Administrative access is treated as a high-risk activity.

It must be:

  • centralized
  • restricted
  • auditable

The objective is to prevent uncontrolled privileged access and ensure traceability of sensitive actions.


6. Defense in Depth

Security does not rely on a single control layer.

Multiple layers of controls are expected:

  • network filtering
  • access control
  • system hardening
  • monitoring and detection

This ensures that a single failure does not lead to full compromise.


7. Traceable and Justified Decisions

Security-relevant architectural decisions must be explainable.

Each significant choice (exposure, placement, access model) should be:

  • linked to a risk or constraint
  • documented
  • reviewable over time

This supports auditability and continuous improvement.


8. Progressive Maturity

The architecture is intentionally evolving.

Temporary or suboptimal decisions may exist due to:

  • resource constraints
  • implementation sequencing
  • learning objectives

These decisions are:

  • documented
  • acknowledged as transitional
  • planned for improvement

This principle ensures alignment between documentation and reality.

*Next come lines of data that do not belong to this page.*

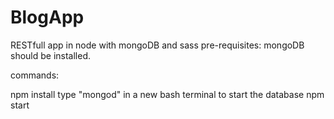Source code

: # BlogApp
RESTfull app in node with mongoDB and sass
pre-requisites: mongoDB should be installed. 

commands:

npm install
type "mongod" in a new bash terminal to start the database
npm start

How These Principles Are Applied

These principles influence decisions such as:

  • definition of trust zones and segmentation strategy
  • exposure of services in public environments
  • design of administrative access paths
  • placement of monitoring and logging capabilities
  • prioritisation of security controls

They are used as a reference during:

  • architectural design
  • risk analysis
  • security decision-making
  • documentation reviews

Current Maturity

At the current stage, architectural principles are considered partially established.

Established

  • clear risk-aware architectural intent
  • initial application of segmentation and exposure reduction
  • recognition of administrative access as a critical control point
  • documentation of core design principles

In Progress

  • stronger alignment between principles and actual implementation
  • improved consistency across all infrastructure components
  • clearer linkage between principles, risks, and design decisions
  • increased use of principles in decision documentation

Planned / Next Phase

  • systematic use of principles in all architecture evolutions
  • stronger support for audit and traceability
  • tighter integration with control framework and validation activities
  • continuous refinement based on observed risks and incidents

This page is intended to remain stable while guiding the evolution of the architecture.